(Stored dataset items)

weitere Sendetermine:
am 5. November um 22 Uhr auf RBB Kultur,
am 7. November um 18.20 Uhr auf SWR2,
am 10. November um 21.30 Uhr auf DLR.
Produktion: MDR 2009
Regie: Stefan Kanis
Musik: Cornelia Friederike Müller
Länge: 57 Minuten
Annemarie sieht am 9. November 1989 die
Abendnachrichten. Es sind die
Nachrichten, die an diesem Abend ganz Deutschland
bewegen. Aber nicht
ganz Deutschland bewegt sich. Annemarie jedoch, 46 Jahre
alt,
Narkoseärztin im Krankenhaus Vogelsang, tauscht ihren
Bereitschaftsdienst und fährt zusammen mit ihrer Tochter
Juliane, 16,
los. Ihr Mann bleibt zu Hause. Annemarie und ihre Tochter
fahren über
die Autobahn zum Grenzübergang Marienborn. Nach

» **Brief**
Look above for the line containing "Nachrichten, die an". Return it and each line after it exactly, through the last line, and nothing more.

» **Exercise answer**
Nachrichten, die an diesem Abend ganz Deutschland
bewegen. Aber nicht
ganz Deutschland bewegt sich. Annemarie jedoch, 46 Jahre
alt,
Narkoseärztin im Krankenhaus Vogelsang, tauscht ihren
Bereitschaftsdienst und fährt zusammen mit ihrer Tochter
Juliane, 16,
los. Ihr Mann bleibt zu Hause. Annemarie und ihre Tochter
fahren über
die Autobahn zum Grenzübergang Marienborn. Nach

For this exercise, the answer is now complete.